** Start of Document excerpt **

In some examples, the inference process 600 may also show superiority in modelling a complex pose, combining intricate texture (e.g., preserving frills), maintaining geometric details of a fabric (e.g., a checkerboard pattern), inpainting occluded regions (e.g., of a dress), and performing backpose hallucination. In some examples, the inference process 600 may produce an accurate representation of multiple top garments with natural looking lower clothing. Thus, the inference process 600 may show realistic generation quality while preserving body shape, modelling a complex pose, depicting a complicated design and texture of cloth, showing heavy occlusions, being provided with missing information, showing multiple clothing garments with accessories, etc. Overall, the inference process 600 may produce perceptually convincing output for variations in any element of a tuple (e.g., id, top, bottom, pose).



FIG. 7 shows an example of a method 700 for machine learning according to aspects of the present disclosure. In some examples, these operations are performed by a system including a processor executing a set of codes to control functional elements of an apparatus. Additionally, or alternatively, certain processes are performed using special-purpose hardware. Generally, these operations are performed according to the methods and processes described in accordance with aspects of the present disclosure. In some cases, the operations described herein are composed of various substeps, or are performed in conjunction with other operations.


At operation 705, the system obtains a set of body part images, where the set of body part images depict a set of different segmented body parts, respectively. For example, a machine learning model may receive a plurality of images comprising a first image depicting a first body part and a second image depicting a second body part. In some cases, the operations of this step refer to, or may be performed by, a machine learning model as described with reference to FIG. 2.


At operation 710, the system encodes the set of body part images to obtain a set of texture embeddings. For example, a texture encoder may encode the first image and the second image to obtain a first texture embedding and a second texture embedding, respectively. In some cases, the operations of this step refer to, or may be performed by, a texture encoder as described with reference to FIG. 2.


At operation 715, the system generates a composite image depicting the set of different segmented body parts based on the set of texture embeddings. For example, a generative decoder may generate a composite image depicting the first body part and the second body part based on the first texture embedding and the second texture embedding. In some cases, the operations of this step refer to, or may be performed by, a generative decoder as described with reference to FIG. 2.

** End of Document excerpt **

### Instructions:
(a) Answer these questions about the machine learning excerpt:
(i) What example does the first paragraph give of a geometric detail of a fabric?
(ii) At operation 705, what does the system obtain?
(iii) Which component may perform the operations of operation 710?
(b) Update the rows below from the line containing "collection date: 1952-05-20" down through the line containing "state / province: Alabama", changing "locality" to "site" and leaving everything else as it stands. Give only those lines.

** Start of Records provided **

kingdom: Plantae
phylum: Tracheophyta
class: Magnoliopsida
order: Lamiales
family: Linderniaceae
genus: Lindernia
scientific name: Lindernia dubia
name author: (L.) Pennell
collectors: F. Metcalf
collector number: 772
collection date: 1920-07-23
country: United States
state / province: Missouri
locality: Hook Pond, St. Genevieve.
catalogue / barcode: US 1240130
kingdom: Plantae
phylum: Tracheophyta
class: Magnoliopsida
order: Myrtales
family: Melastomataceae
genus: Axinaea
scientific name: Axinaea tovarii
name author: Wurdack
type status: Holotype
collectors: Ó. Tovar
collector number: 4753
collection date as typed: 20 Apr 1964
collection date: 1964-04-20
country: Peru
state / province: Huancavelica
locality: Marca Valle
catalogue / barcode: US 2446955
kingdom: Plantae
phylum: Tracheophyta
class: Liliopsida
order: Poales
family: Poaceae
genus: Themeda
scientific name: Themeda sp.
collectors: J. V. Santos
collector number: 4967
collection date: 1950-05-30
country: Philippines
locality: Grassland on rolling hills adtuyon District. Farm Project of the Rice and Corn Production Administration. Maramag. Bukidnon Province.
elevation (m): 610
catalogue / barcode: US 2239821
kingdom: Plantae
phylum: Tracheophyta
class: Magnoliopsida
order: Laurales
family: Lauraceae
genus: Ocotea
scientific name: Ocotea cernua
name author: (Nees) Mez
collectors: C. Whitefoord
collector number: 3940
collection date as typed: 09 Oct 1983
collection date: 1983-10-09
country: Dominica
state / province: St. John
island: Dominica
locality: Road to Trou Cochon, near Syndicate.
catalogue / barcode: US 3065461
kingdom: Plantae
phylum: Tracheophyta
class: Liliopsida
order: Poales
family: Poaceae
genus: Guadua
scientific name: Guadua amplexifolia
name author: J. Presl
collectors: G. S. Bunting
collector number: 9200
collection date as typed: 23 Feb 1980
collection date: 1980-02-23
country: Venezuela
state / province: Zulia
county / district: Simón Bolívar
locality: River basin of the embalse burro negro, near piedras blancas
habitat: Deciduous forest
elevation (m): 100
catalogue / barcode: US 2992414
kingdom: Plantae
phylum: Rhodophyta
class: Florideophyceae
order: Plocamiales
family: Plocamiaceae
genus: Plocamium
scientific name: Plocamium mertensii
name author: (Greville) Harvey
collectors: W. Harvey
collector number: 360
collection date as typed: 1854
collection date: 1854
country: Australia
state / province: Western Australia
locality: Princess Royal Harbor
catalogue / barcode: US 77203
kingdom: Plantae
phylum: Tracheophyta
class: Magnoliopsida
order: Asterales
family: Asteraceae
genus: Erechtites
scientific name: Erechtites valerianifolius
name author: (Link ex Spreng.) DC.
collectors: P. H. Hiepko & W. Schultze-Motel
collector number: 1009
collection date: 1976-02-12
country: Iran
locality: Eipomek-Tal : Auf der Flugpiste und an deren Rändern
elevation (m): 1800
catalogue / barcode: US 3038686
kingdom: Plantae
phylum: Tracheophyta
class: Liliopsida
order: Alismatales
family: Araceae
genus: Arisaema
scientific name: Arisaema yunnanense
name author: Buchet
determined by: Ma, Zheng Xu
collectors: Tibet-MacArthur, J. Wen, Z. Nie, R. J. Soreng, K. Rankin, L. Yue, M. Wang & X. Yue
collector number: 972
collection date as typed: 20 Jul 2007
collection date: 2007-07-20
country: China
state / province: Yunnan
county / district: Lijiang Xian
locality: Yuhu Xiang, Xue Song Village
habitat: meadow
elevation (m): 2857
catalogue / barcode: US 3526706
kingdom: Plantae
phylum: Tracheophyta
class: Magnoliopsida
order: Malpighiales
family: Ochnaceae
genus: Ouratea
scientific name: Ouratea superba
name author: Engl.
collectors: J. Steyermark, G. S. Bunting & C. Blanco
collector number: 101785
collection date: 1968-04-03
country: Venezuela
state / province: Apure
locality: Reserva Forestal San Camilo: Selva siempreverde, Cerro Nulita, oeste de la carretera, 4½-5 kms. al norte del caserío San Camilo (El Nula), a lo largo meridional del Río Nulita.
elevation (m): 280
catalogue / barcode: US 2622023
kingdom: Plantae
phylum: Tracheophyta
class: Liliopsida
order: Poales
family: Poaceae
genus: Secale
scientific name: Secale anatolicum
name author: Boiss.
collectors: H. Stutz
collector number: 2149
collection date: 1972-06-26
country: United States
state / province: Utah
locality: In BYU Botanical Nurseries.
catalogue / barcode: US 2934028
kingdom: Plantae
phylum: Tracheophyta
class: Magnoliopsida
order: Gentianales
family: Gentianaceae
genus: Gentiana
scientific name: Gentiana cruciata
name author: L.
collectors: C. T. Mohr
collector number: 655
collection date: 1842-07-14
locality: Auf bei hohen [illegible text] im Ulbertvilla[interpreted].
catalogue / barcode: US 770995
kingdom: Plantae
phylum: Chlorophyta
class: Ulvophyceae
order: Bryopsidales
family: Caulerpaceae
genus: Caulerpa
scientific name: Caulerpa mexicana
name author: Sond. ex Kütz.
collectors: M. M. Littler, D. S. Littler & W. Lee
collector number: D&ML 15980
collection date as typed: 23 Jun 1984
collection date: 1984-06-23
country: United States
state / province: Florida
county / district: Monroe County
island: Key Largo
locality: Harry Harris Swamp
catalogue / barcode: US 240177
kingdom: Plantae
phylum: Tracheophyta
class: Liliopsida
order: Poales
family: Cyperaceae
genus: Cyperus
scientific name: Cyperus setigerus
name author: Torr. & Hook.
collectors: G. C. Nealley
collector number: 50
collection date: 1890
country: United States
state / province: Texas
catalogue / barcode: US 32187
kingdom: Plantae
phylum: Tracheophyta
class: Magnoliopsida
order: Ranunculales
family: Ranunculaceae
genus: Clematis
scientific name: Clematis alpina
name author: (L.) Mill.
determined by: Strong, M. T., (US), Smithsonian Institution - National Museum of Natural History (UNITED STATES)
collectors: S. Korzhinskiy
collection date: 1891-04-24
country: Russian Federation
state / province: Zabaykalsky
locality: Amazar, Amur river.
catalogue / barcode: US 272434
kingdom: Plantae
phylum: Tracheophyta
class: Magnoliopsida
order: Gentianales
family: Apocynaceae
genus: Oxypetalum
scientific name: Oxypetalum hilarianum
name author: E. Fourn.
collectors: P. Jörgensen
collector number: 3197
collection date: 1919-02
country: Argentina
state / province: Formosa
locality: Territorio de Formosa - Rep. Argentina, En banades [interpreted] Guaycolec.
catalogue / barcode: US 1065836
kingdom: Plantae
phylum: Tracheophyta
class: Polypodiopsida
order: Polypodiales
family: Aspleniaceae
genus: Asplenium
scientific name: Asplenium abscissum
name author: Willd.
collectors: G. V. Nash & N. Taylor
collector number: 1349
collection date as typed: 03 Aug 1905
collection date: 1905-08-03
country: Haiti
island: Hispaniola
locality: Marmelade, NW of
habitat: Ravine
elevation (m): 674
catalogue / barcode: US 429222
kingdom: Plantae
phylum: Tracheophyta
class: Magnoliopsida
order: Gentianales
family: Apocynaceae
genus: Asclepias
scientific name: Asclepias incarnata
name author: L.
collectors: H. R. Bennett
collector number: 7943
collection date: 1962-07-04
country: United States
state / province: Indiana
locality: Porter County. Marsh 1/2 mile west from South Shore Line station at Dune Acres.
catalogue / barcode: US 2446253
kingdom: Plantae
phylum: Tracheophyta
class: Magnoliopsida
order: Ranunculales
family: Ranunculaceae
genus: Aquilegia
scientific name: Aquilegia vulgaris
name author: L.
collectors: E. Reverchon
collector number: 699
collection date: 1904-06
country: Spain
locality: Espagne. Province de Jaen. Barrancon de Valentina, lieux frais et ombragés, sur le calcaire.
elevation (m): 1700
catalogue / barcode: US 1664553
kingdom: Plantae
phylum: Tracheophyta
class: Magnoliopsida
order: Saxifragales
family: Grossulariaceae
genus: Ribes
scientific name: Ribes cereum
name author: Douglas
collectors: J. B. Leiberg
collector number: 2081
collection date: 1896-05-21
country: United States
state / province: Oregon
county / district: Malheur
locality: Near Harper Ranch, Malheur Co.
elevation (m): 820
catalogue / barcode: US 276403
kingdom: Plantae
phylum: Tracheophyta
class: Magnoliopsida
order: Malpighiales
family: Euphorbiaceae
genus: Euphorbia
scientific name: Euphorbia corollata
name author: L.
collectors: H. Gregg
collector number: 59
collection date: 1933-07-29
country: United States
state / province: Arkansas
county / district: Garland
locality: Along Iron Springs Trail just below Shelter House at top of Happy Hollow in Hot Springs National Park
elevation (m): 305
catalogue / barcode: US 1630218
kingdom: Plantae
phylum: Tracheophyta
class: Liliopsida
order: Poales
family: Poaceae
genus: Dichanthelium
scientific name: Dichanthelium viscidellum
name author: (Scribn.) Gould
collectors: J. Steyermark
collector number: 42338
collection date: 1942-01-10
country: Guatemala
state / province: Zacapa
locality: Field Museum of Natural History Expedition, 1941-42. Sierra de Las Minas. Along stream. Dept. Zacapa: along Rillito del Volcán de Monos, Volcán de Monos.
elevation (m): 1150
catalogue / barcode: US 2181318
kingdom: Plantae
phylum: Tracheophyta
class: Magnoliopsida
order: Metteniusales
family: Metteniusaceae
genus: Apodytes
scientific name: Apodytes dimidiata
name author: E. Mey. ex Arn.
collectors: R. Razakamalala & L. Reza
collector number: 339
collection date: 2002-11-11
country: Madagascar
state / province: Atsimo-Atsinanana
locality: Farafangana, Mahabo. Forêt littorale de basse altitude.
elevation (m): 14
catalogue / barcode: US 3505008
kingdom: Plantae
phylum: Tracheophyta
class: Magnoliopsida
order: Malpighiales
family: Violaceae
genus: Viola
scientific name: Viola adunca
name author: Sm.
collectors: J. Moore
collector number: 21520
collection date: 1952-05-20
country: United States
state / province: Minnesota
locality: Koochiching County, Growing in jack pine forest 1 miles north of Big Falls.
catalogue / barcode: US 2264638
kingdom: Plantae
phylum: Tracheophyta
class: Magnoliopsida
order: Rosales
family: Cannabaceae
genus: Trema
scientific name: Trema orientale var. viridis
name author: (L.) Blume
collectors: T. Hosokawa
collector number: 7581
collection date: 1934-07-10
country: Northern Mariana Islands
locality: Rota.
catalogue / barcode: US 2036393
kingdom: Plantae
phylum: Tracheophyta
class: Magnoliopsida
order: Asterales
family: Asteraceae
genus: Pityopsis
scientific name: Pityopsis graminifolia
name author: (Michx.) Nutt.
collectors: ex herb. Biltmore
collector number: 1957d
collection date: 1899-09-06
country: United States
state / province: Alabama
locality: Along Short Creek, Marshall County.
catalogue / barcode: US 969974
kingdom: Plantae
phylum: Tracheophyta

** End of Records provided **

### Results of the tasks:
(a)
(i) A checkerboard pattern.
(ii) A set of body part images, which depict a set of different segmented body parts, respectively.
(iii) A texture encoder.

(b)
collection date: 1952-05-20
country: United States
state / province: Minnesota
site: Koochiching County, Growing in jack pine forest 1 miles north of Big Falls.
catalogue / barcode: US 2264638
kingdom: Plantae
phylum: Tracheophyta
class: Magnoliopsida
order: Rosales
family: Cannabaceae
genus: Trema
scientific name: Trema orientale var. viridis
name author: (L.) Blume
collectors: T. Hosokawa
collector number: 7581
collection date: 1934-07-10
country: Northern Mariana Islands
site: Rota.
catalogue / barcode: US 2036393
kingdom: Plantae
phylum: Tracheophyta
class: Magnoliopsida
order: Asterales
family: Asteraceae
genus: Pityopsis
scientific name: Pityopsis graminifolia
name author: (Michx.) Nutt.
collectors: ex herb. Biltmore
collector number: 1957d
collection date: 1899-09-06
country: United States
state / province: Alabama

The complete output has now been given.